Rewrite the entries beginning at the line that has "9, 20, 13, 3" and stopping after the line that has "What is the smallest slice in the pie chart?", replacing "pie chart" with "donut chart" and leaving everything else unchanged.

========================================================================

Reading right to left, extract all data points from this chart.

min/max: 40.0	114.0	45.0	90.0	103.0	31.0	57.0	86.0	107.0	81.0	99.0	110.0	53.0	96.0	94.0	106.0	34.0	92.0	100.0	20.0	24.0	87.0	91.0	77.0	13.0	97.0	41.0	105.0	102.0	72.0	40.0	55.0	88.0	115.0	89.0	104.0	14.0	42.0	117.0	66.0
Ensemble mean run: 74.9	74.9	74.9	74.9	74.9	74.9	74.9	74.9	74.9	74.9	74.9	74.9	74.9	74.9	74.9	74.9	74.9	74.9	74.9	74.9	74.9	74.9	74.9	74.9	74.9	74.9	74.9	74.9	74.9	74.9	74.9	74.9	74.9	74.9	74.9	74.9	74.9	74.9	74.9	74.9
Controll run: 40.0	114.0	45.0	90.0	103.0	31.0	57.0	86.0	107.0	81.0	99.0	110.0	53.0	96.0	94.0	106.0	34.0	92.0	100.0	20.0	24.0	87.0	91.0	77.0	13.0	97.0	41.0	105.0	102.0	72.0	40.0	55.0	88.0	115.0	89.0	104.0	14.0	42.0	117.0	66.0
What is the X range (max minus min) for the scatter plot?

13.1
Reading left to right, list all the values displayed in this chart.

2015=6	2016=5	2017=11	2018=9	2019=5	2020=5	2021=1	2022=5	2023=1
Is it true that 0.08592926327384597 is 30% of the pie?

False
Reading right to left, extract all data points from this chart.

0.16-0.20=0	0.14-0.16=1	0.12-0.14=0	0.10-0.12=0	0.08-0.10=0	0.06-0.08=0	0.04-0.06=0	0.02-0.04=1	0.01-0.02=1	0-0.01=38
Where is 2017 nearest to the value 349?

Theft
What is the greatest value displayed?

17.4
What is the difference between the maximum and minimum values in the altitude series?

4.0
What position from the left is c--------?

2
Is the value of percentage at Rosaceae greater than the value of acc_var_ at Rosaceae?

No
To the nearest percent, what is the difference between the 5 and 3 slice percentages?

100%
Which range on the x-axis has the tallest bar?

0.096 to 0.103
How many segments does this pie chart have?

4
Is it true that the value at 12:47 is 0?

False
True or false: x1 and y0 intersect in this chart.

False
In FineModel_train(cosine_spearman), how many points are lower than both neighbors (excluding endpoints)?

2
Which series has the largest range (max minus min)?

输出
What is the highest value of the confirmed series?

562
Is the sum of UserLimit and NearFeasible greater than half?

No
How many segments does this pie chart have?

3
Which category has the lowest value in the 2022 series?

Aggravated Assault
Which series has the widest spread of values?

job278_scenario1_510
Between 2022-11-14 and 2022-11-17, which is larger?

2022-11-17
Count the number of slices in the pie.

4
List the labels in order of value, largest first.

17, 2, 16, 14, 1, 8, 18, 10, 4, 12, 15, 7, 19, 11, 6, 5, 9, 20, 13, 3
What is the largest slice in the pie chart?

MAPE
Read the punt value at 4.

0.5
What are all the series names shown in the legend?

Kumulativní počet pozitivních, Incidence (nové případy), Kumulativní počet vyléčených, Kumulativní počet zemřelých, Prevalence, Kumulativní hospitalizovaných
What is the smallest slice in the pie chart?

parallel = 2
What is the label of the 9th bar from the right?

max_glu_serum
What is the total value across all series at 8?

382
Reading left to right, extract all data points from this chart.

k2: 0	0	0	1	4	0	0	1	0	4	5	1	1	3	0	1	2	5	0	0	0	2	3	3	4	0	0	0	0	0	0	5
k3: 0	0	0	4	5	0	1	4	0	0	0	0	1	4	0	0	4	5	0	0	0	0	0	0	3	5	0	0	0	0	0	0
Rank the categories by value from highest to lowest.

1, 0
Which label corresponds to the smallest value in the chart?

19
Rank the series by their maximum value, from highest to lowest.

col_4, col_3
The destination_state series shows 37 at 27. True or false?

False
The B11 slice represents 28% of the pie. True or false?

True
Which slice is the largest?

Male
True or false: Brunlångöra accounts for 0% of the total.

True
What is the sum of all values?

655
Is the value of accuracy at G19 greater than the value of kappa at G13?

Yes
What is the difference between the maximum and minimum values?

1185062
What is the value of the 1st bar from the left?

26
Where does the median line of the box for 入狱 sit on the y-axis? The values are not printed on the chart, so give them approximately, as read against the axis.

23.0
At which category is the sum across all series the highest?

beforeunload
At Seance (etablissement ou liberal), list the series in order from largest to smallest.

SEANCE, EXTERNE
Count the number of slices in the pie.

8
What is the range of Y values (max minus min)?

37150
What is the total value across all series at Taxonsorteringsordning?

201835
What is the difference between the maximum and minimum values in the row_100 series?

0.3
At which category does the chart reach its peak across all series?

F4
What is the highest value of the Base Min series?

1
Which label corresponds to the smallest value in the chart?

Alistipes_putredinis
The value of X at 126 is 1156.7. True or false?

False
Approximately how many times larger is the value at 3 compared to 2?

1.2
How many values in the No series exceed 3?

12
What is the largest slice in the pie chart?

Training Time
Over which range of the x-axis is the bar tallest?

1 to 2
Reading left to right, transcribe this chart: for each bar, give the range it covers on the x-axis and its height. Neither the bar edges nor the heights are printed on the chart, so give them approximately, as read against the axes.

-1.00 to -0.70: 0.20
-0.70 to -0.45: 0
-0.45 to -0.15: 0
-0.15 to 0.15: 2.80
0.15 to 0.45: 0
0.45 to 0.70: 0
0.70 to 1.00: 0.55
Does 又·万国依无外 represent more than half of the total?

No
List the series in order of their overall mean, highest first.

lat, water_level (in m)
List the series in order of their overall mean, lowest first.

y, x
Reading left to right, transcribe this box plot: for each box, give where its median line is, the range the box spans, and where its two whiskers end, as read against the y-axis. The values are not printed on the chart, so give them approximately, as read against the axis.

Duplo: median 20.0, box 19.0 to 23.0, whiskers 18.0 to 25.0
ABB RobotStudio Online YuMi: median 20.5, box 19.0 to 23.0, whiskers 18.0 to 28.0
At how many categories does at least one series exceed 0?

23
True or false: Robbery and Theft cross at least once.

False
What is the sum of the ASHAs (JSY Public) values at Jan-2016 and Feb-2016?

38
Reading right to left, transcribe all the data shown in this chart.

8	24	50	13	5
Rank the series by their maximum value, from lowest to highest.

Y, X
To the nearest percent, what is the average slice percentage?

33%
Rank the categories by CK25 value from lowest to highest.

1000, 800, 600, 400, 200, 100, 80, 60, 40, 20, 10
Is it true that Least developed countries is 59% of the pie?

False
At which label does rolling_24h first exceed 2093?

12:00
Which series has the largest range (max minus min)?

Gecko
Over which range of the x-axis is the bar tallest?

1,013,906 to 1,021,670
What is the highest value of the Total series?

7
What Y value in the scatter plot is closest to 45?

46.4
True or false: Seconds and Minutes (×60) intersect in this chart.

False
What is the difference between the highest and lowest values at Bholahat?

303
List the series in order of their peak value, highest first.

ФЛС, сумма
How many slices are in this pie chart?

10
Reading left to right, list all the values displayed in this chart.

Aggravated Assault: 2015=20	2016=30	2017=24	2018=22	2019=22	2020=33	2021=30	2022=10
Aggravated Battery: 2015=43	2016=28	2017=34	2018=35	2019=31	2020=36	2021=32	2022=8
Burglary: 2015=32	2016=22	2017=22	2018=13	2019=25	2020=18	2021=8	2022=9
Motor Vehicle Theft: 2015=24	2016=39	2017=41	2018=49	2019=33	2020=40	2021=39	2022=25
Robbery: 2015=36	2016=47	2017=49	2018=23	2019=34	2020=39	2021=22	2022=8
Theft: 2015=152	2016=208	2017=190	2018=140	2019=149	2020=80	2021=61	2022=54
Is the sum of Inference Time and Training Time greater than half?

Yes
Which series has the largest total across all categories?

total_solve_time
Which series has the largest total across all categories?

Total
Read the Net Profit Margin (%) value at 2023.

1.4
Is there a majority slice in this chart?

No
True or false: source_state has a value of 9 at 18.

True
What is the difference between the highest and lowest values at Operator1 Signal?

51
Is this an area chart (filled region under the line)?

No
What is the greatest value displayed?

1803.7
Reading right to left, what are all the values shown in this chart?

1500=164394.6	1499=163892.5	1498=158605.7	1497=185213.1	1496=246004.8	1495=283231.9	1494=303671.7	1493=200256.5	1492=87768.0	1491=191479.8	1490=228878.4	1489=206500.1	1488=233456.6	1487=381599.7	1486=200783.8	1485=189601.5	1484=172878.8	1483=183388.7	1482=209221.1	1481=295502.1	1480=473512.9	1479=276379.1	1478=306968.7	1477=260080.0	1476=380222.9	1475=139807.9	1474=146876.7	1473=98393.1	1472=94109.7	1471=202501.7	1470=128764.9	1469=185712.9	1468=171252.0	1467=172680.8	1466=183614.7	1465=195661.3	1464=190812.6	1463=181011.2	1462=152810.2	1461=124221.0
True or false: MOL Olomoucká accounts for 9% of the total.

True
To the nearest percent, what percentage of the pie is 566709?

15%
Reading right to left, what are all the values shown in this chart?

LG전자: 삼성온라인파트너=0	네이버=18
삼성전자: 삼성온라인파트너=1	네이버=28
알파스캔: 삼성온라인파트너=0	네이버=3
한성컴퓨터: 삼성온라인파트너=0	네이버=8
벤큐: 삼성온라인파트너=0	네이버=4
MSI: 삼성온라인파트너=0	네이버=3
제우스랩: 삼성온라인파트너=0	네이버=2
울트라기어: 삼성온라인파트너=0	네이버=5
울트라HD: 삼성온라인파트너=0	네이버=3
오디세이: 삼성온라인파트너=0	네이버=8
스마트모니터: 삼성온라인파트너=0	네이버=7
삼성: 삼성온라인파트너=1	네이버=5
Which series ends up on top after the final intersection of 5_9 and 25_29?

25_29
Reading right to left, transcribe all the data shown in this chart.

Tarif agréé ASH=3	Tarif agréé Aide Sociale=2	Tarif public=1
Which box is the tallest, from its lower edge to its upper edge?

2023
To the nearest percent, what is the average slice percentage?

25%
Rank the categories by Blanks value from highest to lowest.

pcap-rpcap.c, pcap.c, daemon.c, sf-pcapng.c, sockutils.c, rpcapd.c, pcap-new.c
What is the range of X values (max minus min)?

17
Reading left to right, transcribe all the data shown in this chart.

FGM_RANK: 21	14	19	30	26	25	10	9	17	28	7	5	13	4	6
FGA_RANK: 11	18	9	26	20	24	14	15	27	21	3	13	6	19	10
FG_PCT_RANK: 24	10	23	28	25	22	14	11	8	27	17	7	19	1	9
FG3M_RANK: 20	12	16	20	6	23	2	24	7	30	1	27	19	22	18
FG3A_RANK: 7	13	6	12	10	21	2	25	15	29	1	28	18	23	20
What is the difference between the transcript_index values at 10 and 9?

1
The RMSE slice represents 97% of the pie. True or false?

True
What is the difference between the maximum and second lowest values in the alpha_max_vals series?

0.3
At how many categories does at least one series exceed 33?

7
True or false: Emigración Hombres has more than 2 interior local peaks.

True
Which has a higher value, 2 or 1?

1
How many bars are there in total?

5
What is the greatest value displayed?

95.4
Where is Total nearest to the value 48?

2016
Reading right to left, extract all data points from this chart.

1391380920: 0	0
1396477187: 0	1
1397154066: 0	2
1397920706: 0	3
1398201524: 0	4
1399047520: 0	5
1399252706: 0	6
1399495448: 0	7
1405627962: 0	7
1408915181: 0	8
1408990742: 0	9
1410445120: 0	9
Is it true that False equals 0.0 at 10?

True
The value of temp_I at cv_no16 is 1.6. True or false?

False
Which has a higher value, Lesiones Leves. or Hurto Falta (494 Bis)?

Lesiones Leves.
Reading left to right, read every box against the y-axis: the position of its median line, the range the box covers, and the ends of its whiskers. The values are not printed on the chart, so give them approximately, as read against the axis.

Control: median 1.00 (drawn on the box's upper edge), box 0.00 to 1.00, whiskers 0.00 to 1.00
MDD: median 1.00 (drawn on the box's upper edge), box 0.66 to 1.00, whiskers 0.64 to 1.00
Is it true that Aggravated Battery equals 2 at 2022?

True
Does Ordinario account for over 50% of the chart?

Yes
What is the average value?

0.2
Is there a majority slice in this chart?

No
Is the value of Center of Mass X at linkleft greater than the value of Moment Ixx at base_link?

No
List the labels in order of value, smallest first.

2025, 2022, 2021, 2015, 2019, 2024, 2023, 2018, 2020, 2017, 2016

========================================================================

• Answer to the problem
17, 2, 16, 14, 1, 8, 18, 10, 4, 12, 15, 7, 19, 11, 6, 5, 9, 20, 13, 3
What is the largest slice in the donut chart?

MAPE
Read the punt value at 4.

0.5
What are all the series names shown in the legend?

Kumulativní počet pozitivních, Incidence (nové případy), Kumulativní počet vyléčených, Kumulativní počet zemřelých, Prevalence, Kumulativní hospitalizovaných
What is the smallest slice in the donut chart?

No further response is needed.